Stored items:

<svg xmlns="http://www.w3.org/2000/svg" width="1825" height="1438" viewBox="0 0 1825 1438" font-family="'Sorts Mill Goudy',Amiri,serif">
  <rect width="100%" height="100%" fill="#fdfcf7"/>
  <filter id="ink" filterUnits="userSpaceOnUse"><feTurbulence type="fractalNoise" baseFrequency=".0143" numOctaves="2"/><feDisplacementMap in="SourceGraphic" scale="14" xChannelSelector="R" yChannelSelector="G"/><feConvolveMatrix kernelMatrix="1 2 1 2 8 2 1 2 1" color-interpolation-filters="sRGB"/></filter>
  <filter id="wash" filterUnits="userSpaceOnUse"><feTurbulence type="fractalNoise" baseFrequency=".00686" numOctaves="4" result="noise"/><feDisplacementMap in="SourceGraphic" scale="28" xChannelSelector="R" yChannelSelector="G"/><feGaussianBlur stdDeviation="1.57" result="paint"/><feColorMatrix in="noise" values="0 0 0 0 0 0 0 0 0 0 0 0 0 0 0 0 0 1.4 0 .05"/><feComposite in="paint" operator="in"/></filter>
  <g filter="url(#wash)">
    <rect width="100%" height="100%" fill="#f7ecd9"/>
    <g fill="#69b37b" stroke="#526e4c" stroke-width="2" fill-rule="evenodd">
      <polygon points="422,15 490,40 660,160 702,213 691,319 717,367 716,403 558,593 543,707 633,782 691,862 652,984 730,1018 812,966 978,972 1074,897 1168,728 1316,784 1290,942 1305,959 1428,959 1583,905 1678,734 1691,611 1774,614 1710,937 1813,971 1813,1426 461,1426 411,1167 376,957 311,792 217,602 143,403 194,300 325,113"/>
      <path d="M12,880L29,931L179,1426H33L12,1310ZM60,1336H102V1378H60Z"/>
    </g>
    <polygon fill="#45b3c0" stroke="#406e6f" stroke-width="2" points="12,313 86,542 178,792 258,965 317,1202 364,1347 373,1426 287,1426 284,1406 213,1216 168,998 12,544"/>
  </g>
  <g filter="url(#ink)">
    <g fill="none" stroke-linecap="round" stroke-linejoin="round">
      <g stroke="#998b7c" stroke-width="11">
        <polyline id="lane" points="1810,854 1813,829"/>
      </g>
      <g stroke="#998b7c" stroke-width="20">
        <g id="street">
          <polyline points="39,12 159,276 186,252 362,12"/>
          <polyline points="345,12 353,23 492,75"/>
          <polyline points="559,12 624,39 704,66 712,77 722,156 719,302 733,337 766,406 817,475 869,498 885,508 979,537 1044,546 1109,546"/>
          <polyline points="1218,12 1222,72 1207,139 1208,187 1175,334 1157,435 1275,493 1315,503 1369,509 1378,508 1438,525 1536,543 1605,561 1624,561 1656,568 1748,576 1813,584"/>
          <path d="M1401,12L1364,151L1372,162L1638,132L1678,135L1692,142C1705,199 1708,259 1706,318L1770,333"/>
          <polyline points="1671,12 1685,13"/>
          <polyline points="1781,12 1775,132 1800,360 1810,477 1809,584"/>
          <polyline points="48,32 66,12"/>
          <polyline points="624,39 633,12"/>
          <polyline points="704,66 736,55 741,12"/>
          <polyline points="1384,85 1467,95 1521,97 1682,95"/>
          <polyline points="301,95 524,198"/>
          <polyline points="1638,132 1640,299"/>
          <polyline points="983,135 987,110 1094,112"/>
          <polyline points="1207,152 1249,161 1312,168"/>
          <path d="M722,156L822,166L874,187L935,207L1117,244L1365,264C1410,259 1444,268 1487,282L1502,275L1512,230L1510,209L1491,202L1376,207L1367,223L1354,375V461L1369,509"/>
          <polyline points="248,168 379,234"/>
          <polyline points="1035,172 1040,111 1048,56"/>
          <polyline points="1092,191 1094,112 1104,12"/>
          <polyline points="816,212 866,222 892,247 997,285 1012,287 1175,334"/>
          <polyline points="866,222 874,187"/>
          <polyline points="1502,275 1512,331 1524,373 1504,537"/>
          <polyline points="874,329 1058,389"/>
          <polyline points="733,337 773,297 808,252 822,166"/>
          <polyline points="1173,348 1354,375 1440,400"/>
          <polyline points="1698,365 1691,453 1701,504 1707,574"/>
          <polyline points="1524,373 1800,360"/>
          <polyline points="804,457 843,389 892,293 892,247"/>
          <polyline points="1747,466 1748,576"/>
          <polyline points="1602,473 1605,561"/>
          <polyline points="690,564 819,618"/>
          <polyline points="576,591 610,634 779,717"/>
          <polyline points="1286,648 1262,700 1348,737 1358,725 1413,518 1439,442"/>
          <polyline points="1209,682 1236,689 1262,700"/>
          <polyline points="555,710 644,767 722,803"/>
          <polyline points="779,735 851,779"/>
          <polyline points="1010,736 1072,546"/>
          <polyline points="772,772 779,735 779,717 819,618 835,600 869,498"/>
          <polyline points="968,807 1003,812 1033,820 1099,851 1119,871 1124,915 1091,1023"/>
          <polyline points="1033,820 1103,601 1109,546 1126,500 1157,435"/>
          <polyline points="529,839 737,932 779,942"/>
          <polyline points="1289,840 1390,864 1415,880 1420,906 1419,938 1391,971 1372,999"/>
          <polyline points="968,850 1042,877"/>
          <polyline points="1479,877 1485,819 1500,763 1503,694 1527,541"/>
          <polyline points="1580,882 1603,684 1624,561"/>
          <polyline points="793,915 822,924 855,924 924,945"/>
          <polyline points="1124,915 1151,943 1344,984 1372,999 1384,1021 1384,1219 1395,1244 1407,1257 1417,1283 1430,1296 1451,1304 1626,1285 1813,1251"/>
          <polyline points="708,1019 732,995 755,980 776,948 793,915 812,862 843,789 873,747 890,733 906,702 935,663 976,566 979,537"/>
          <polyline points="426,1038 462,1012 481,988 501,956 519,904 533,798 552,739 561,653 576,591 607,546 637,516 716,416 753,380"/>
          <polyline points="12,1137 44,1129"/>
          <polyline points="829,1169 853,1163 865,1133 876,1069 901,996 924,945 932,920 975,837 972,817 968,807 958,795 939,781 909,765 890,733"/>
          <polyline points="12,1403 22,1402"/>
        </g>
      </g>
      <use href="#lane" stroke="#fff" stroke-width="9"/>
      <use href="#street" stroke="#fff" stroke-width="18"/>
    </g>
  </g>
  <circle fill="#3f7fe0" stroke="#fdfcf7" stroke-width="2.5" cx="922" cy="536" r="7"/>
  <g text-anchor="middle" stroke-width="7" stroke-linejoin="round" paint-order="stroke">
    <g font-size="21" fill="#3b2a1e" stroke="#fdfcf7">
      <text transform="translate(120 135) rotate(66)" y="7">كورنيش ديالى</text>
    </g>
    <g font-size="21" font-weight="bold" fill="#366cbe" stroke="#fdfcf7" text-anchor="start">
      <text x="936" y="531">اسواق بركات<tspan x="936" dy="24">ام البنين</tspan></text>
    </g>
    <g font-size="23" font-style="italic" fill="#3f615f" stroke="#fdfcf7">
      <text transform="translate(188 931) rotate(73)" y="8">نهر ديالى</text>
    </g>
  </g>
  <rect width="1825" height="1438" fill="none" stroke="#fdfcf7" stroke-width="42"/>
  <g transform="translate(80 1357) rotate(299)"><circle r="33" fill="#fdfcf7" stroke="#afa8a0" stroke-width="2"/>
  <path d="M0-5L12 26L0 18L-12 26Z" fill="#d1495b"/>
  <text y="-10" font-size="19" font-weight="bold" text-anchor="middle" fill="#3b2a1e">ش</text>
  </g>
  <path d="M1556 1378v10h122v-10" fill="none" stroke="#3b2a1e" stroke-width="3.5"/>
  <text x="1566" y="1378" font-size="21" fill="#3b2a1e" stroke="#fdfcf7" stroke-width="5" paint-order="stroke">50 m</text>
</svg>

ASSIGNMENT:
Once you have read the records, repeat them all exactly.

ANSWER BELOW:
<svg xmlns="http://www.w3.org/2000/svg" width="1825" height="1438" viewBox="0 0 1825 1438" font-family="'Sorts Mill Goudy',Amiri,serif">
  <rect width="100%" height="100%" fill="#fdfcf7"/>
  <filter id="ink" filterUnits="userSpaceOnUse"><feTurbulence type="fractalNoise" baseFrequency=".0143" numOctaves="2"/><feDisplacementMap in="SourceGraphic" scale="14" xChannelSelector="R" yChannelSelector="G"/><feConvolveMatrix kernelMatrix="1 2 1 2 8 2 1 2 1" color-interpolation-filters="sRGB"/></filter>
  <filter id="wash" filterUnits="userSpaceOnUse"><feTurbulence type="fractalNoise" baseFrequency=".00686" numOctaves="4" result="noise"/><feDisplacementMap in="SourceGraphic" scale="28" xChannelSelector="R" yChannelSelector="G"/><feGaussianBlur stdDeviation="1.57" result="paint"/><feColorMatrix in="noise" values="0 0 0 0 0 0 0 0 0 0 0 0 0 0 0 0 0 1.4 0 .05"/><feComposite in="paint" operator="in"/></filter>
  <g filter="url(#wash)">
    <rect width="100%" height="100%" fill="#f7ecd9"/>
    <g fill="#69b37b" stroke="#526e4c" stroke-width="2" fill-rule="evenodd">
      <polygon points="422,15 490,40 660,160 702,213 691,319 717,367 716,403 558,593 543,707 633,782 691,862 652,984 730,1018 812,966 978,972 1074,897 1168,728 1316,784 1290,942 1305,959 1428,959 1583,905 1678,734 1691,611 1774,614 1710,937 1813,971 1813,1426 461,1426 411,1167 376,957 311,792 217,602 143,403 194,300 325,113"/>
      <path d="M12,880L29,931L179,1426H33L12,1310ZM60,1336H102V1378H60Z"/>
    </g>
    <polygon fill="#45b3c0" stroke="#406e6f" stroke-width="2" points="12,313 86,542 178,792 258,965 317,1202 364,1347 373,1426 287,1426 284,1406 213,1216 168,998 12,544"/>
  </g>
  <g filter="url(#ink)">
    <g fill="none" stroke-linecap="round" stroke-linejoin="round">
      <g stroke="#998b7c" stroke-width="11">
        <polyline id="lane" points="1810,854 1813,829"/>
      </g>
      <g stroke="#998b7c" stroke-width="20">
        <g id="street">
          <polyline points="39,12 159,276 186,252 362,12"/>
          <polyline points="345,12 353,23 492,75"/>
          <polyline points="559,12 624,39 704,66 712,77 722,156 719,302 733,337 766,406 817,475 869,498 885,508 979,537 1044,546 1109,546"/>
          <polyline points="1218,12 1222,72 1207,139 1208,187 1175,334 1157,435 1275,493 1315,503 1369,509 1378,508 1438,525 1536,543 1605,561 1624,561 1656,568 1748,576 1813,584"/>
          <path d="M1401,12L1364,151L1372,162L1638,132L1678,135L1692,142C1705,199 1708,259 1706,318L1770,333"/>
          <polyline points="1671,12 1685,13"/>
          <polyline points="1781,12 1775,132 1800,360 1810,477 1809,584"/>
          <polyline points="48,32 66,12"/>
          <polyline points="624,39 633,12"/>
          <polyline points="704,66 736,55 741,12"/>
          <polyline points="1384,85 1467,95 1521,97 1682,95"/>
          <polyline points="301,95 524,198"/>
          <polyline points="1638,132 1640,299"/>
          <polyline points="983,135 987,110 1094,112"/>
          <polyline points="1207,152 1249,161 1312,168"/>
          <path d="M722,156L822,166L874,187L935,207L1117,244L1365,264C1410,259 1444,268 1487,282L1502,275L1512,230L1510,209L1491,202L1376,207L1367,223L1354,375V461L1369,509"/>
          <polyline points="248,168 379,234"/>
          <polyline points="1035,172 1040,111 1048,56"/>
          <polyline points="1092,191 1094,112 1104,12"/>
          <polyline points="816,212 866,222 892,247 997,285 1012,287 1175,334"/>
          <polyline points="866,222 874,187"/>
          <polyline points="1502,275 1512,331 1524,373 1504,537"/>
          <polyline points="874,329 1058,389"/>
          <polyline points="733,337 773,297 808,252 822,166"/>
          <polyline points="1173,348 1354,375 1440,400"/>
          <polyline points="1698,365 1691,453 1701,504 1707,574"/>
          <polyline points="1524,373 1800,360"/>
          <polyline points="804,457 843,389 892,293 892,247"/>
          <polyline points="1747,466 1748,576"/>
          <polyline points="1602,473 1605,561"/>
          <polyline points="690,564 819,618"/>
          <polyline points="576,591 610,634 779,717"/>
          <polyline points="1286,648 1262,700 1348,737 1358,725 1413,518 1439,442"/>
          <polyline points="1209,682 1236,689 1262,700"/>
          <polyline points="555,710 644,767 722,803"/>
          <polyline points="779,735 851,779"/>
          <polyline points="1010,736 1072,546"/>
          <polyline points="772,772 779,735 779,717 819,618 835,600 869,498"/>
          <polyline points="968,807 1003,812 1033,820 1099,851 1119,871 1124,915 1091,1023"/>
          <polyline points="1033,820 1103,601 1109,546 1126,500 1157,435"/>
          <polyline points="529,839 737,932 779,942"/>
          <polyline points="1289,840 1390,864 1415,880 1420,906 1419,938 1391,971 1372,999"/>
          <polyline points="968,850 1042,877"/>
          <polyline points="1479,877 1485,819 1500,763 1503,694 1527,541"/>
          <polyline points="1580,882 1603,684 1624,561"/>
          <polyline points="793,915 822,924 855,924 924,945"/>
          <polyline points="1124,915 1151,943 1344,984 1372,999 1384,1021 1384,1219 1395,1244 1407,1257 1417,1283 1430,1296 1451,1304 1626,1285 1813,1251"/>
          <polyline points="708,1019 732,995 755,980 776,948 793,915 812,862 843,789 873,747 890,733 906,702 935,663 976,566 979,537"/>
          <polyline points="426,1038 462,1012 481,988 501,956 519,904 533,798 552,739 561,653 576,591 607,546 637,516 716,416 753,380"/>
          <polyline points="12,1137 44,1129"/>
          <polyline points="829,1169 853,1163 865,1133 876,1069 901,996 924,945 932,920 975,837 972,817 968,807 958,795 939,781 909,765 890,733"/>
          <polyline points="12,1403 22,1402"/>
        </g>
      </g>
      <use href="#lane" stroke="#fff" stroke-width="9"/>
      <use href="#street" stroke="#fff" stroke-width="18"/>
    </g>
  </g>
  <circle fill="#3f7fe0" stroke="#fdfcf7" stroke-width="2.5" cx="922" cy="536" r="7"/>
  <g text-anchor="middle" stroke-width="7" stroke-linejoin="round" paint-order="stroke">
    <g font-size="21" fill="#3b2a1e" stroke="#fdfcf7">
      <text transform="translate(120 135) rotate(66)" y="7">كورنيش ديالى</text>
    </g>
    <g font-size="21" font-weight="bold" fill="#366cbe" stroke="#fdfcf7" text-anchor="start">
      <text x="936" y="531">اسواق بركات<tspan x="936" dy="24">ام البنين</tspan></text>
    </g>
    <g font-size="23" font-style="italic" fill="#3f615f" stroke="#fdfcf7">
      <text transform="translate(188 931) rotate(73)" y="8">نهر ديالى</text>
    </g>
  </g>
  <rect width="1825" height="1438" fill="none" stroke="#fdfcf7" stroke-width="42"/>
  <g transform="translate(80 1357) rotate(299)"><circle r="33" fill="#fdfcf7" stroke="#afa8a0" stroke-width="2"/>
  <path d="M0-5L12 26L0 18L-12 26Z" fill="#d1495b"/>
  <text y="-10" font-size="19" font-weight="bold" text-anchor="middle" fill="#3b2a1e">ش</text>
  </g>
  <path d="M1556 1378v10h122v-10" fill="none" stroke="#3b2a1e" stroke-width="3.5"/>
  <text x="1566" y="1378" font-size="21" fill="#3b2a1e" stroke="#fdfcf7" stroke-width="5" paint-order="stroke">50 m</text>
</svg>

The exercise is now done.